Let us bring together all the sources of funding: the county council capital budget, the local flood resilience levy fund and the £120 million in capital announced for schemes that do not meet the formula. I would welcome some clarification from the Minister this evening on how to bid for that fund. This is something that the town itself would be prepared to contribute to, and the Heritage Lottery Fund is going to be approached to help to protect the town’s heritage. There will be section 106 money from the new housing in the town and, of course, that help in kind from local farmers and builders. The Environment Agency does a wonderful job of supporting this process, and then we can put the scheme in for planning permission—this year, I hope. Once that process is complete, I believe that it is ambitious but feasible for the scheme to be shovel-ready next year. So Minister, I urge you to ask your officials—
Madam Deputy Speaker (Dame Eleanor Laing)
Order. I cannot let the hon. Lady do that twice. I have let her do it once. We have a lot of new Members who, during this unusual time, seem to think that the normal procedures, courtesies and rules should be flouted, but the hon. Lady knows how to behave in the Chamber. She cannot address the Minister directly. She knows she cannot do that, and I implore her please to get it right so that I can use her as an example for Members who do not behave so well.
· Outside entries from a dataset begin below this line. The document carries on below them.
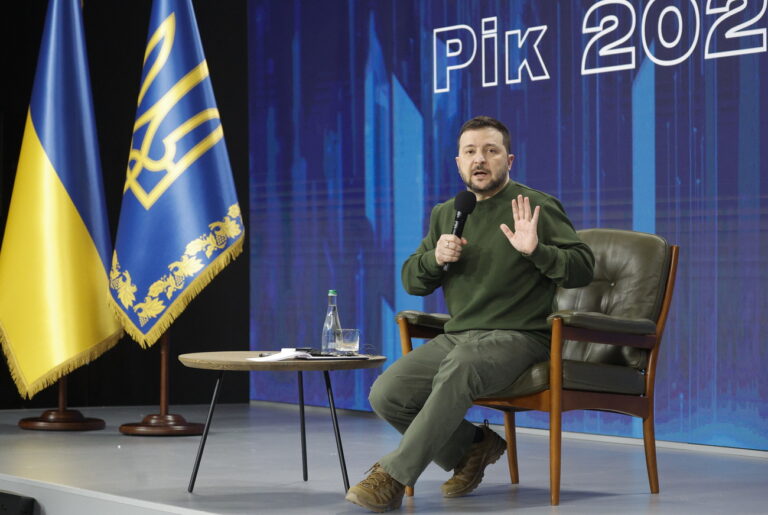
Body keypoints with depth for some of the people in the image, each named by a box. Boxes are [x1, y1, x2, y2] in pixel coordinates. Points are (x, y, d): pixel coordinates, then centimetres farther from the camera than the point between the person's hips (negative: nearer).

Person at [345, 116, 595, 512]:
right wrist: (435, 258, -3)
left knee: (458, 367, -38)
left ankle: (393, 477, -36)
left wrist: (536, 250, -24)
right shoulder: (445, 214, 17)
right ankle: (472, 447, 7)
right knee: (386, 394, -15)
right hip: (456, 337, 6)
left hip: (516, 337, -6)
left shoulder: (538, 207, 0)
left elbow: (582, 269, -6)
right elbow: (412, 281, 19)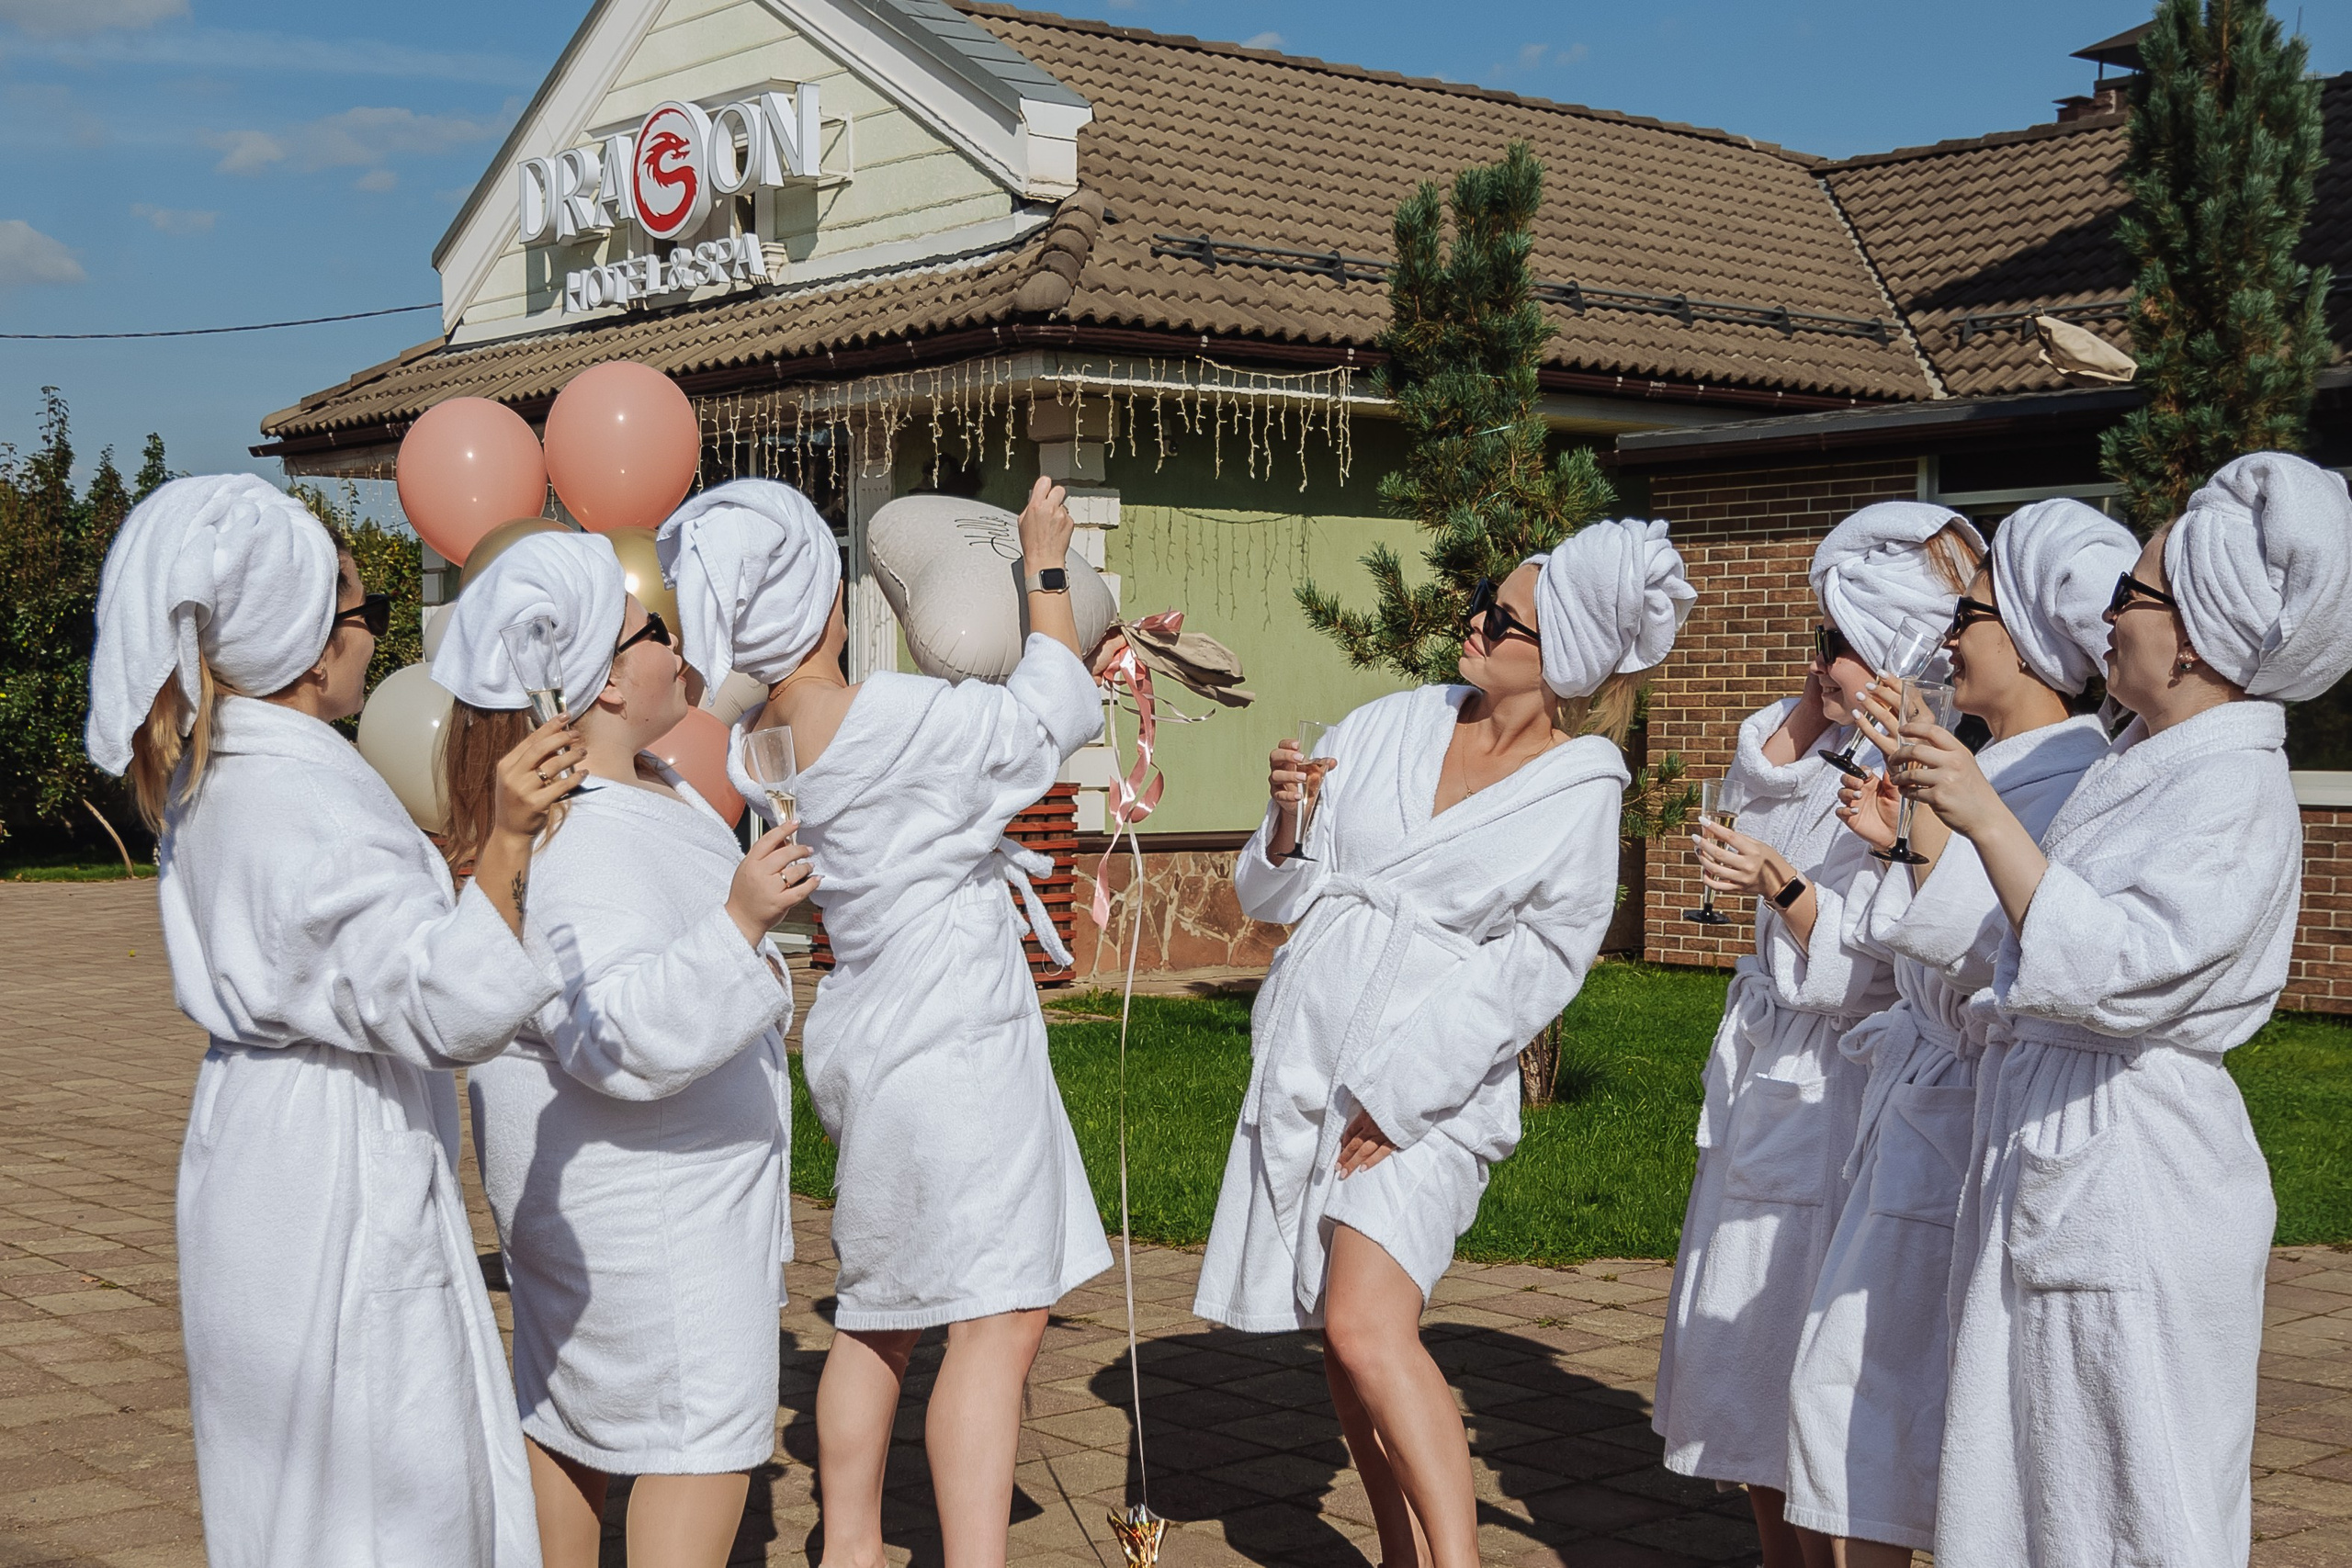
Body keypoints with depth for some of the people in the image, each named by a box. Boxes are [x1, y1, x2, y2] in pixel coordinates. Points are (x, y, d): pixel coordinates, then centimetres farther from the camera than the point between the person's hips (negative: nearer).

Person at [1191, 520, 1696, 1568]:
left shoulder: (1581, 793, -5)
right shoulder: (1392, 727, 6)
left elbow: (1534, 970, -7)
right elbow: (1272, 898, 9)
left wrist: (1401, 1094, -13)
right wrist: (1286, 824, -13)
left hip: (1431, 1089, -5)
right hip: (1303, 1064, 5)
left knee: (1366, 1329, -22)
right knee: (1343, 1343, 9)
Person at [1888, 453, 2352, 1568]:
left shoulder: (2238, 791, -16)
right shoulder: (2141, 761, 12)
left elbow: (2122, 973, -28)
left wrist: (1986, 818, -29)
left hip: (2130, 1172, -9)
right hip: (2050, 1158, 9)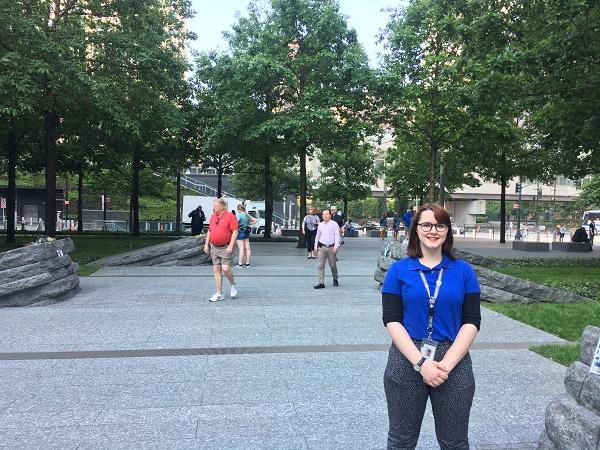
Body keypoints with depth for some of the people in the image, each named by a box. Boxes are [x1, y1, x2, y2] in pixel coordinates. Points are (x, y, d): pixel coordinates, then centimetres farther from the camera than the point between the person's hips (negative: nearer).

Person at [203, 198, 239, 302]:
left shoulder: (230, 216, -8)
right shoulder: (213, 217, 13)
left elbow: (235, 232, -13)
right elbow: (209, 231, 19)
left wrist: (230, 246, -20)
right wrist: (206, 244, 13)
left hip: (226, 248, -6)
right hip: (214, 248, 6)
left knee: (225, 268, -13)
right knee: (216, 270, 5)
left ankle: (233, 284, 16)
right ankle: (219, 294, 11)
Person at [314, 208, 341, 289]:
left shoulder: (334, 224, -1)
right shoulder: (320, 225, 11)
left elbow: (337, 236, -6)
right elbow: (317, 236, 20)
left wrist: (336, 246, -15)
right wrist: (315, 246, 15)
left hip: (331, 247, -3)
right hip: (321, 247, 3)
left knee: (332, 265, 8)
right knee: (321, 266, -4)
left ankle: (335, 279, 31)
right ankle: (321, 283, -3)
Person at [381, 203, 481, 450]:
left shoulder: (464, 271, 2)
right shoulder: (399, 270, 0)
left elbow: (471, 322, -2)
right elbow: (392, 320, -6)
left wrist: (447, 363, -14)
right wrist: (421, 363, -16)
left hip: (454, 363, 1)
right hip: (407, 362, 0)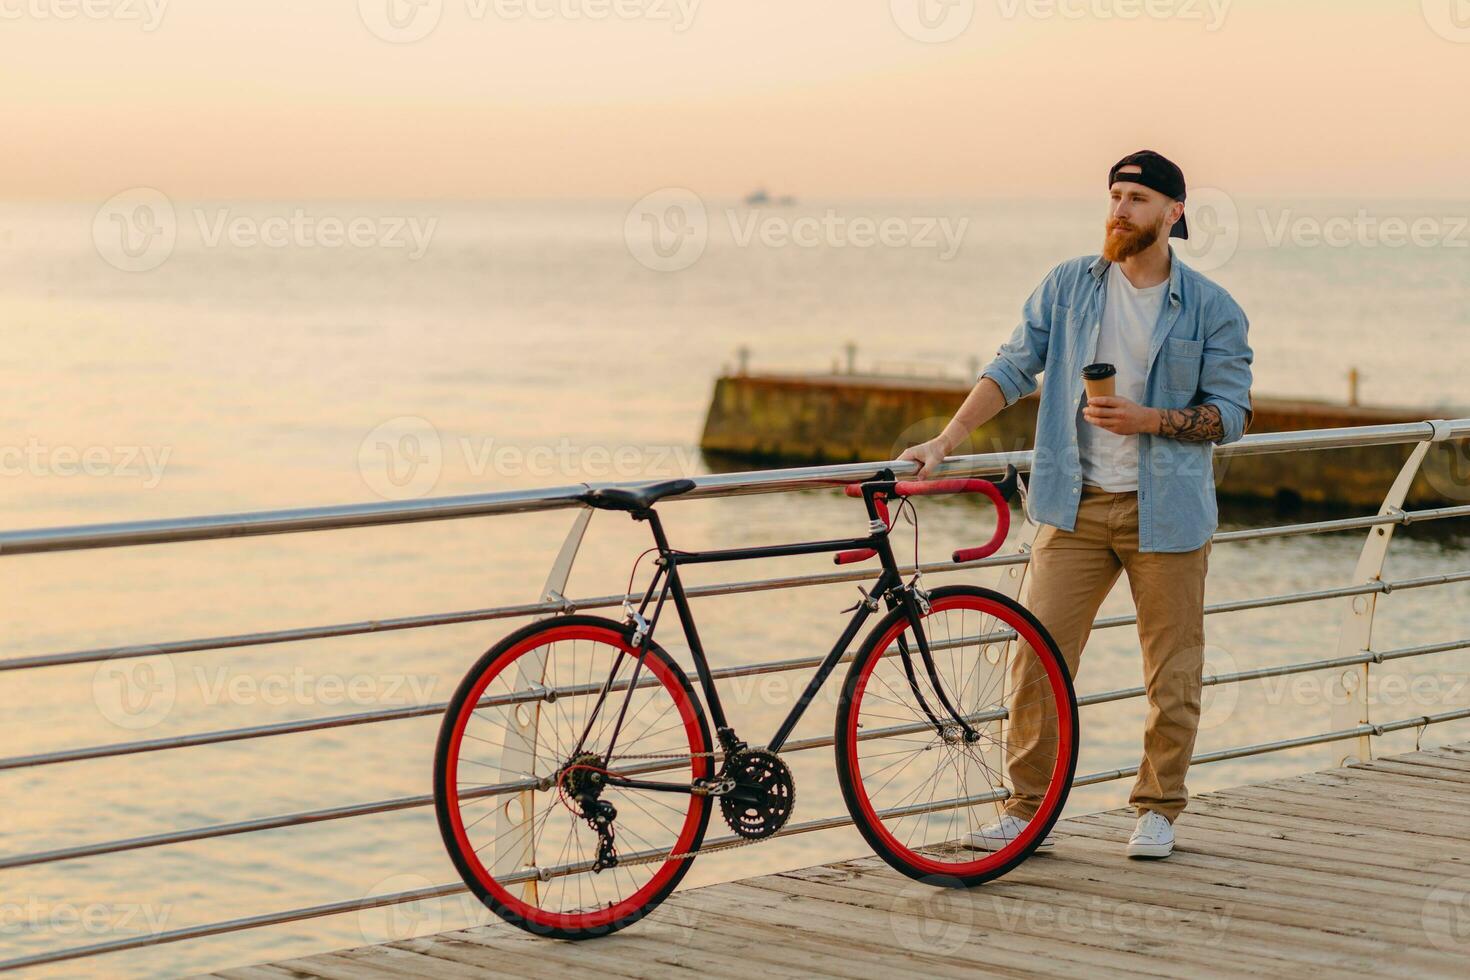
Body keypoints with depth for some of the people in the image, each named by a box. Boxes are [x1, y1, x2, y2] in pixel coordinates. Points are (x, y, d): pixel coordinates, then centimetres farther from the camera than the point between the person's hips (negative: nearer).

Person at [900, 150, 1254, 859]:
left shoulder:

Thank you so much for that guidance, Madam Deputy Speaker. As you will recall, it has been some time since I held an Adjournment debate and I am grateful for the refresher course on etiquette. Through you, Madam Deputy Speaker, I urge the Minister to ask her officials to back this plan, and to back a solution that has eluded all her ministerial predecessors so that she can make her illustrious mark on the hundreds of years of history of this wonderful market town. Then, whether it is at a future mistletoe festival, Applefest celebration or Tenbury agricultural show, you, Madam Deputy Speaker, and through you the Minister will be given a garlanded welcome for the rest of your lives, whenever you choose to visit the beautiful town of Tenbury Wells.